Iza Frances Josephine Coghlan MBBS ChM (10 October 1868 – 1 July 1946) was an Australian medical doctor. With Grace Boelke, she was one of the first two female graduates in medicine from the University of Sydney.

==Biography==
Coghlan was born in Redfern, a suburb of Sydney, in 1868, to Irish immigrant parents. Her father, Thomas Coghlan, a plasterer, died when Iza was 13. She received a scholarship to attend Sydney Girls High School when it opened in 1883. She enrolled at the University of Sydney in 1887 and was the sole woman in the year's intake of medical students. In 1897, she graduated with a bachelor of medicine and a master of surgery, making her one of the first female graduates in medicine in the state of New South Wales, along with Grace Boelke.

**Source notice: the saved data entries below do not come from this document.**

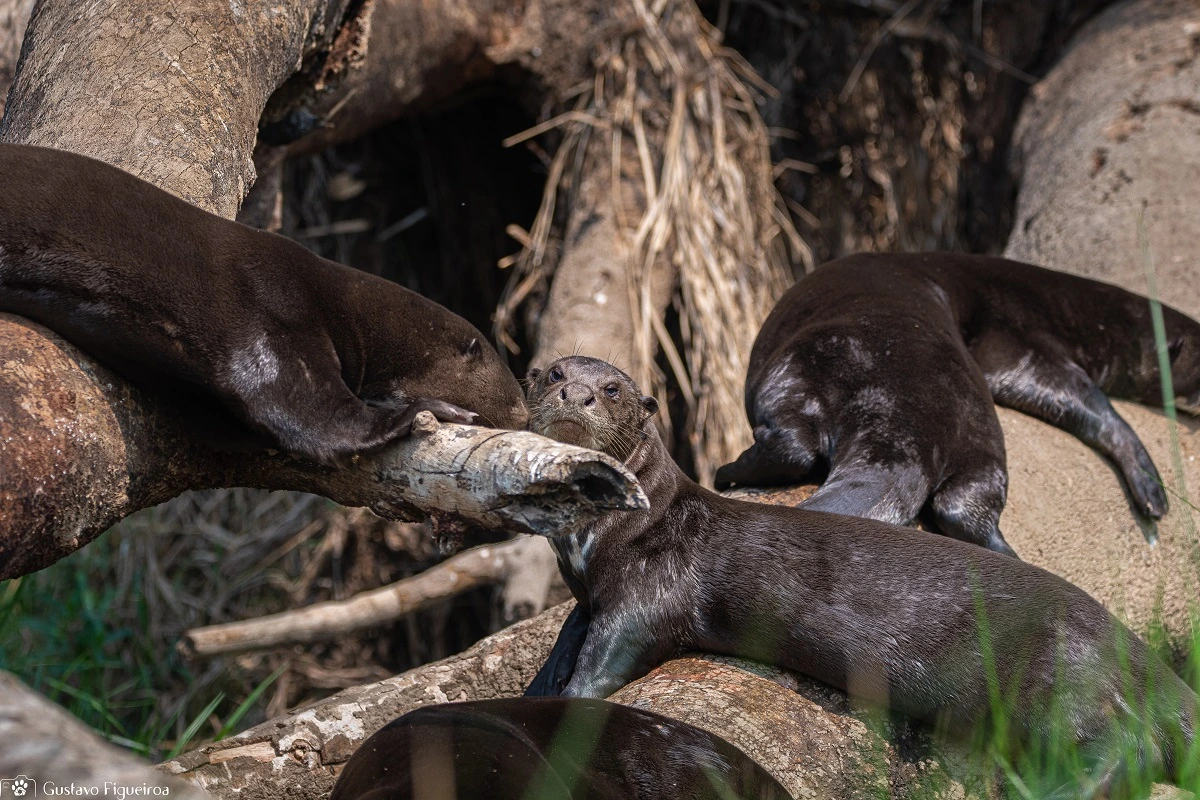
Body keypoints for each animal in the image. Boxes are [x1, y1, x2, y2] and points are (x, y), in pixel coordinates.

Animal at [528, 359, 1200, 796]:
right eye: (554, 373)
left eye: (613, 388)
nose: (578, 397)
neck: (608, 535)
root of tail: (1132, 649)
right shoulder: (589, 592)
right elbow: (567, 634)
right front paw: (537, 687)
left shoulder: (647, 592)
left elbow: (609, 654)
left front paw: (567, 699)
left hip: (1053, 676)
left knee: (1128, 746)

Coghlan established a private practice in Sydney in 1893 and began working as a life insurance medical assessor in 1894. From 1910, she medically examined candidates seeking employment in the federal public service, and from 1915 she worked as a medical officer in the NSW Department of Public Instruction. She was a co-founder and president of the NSW Medical Women's Society and worked with St John Ambulance Australia to give lectures on first aid and home nursing.

She never married, and retired in 1930 to live with two of her sisters in Collaroy in northern Sydney. She died on 1 July 1946 from coronary heart disease. She had eight siblings, including the statistician and engineer Timothy Augustine Coghlan, the lawyer Charles Coghlan, and the politician Cecil Coghlan.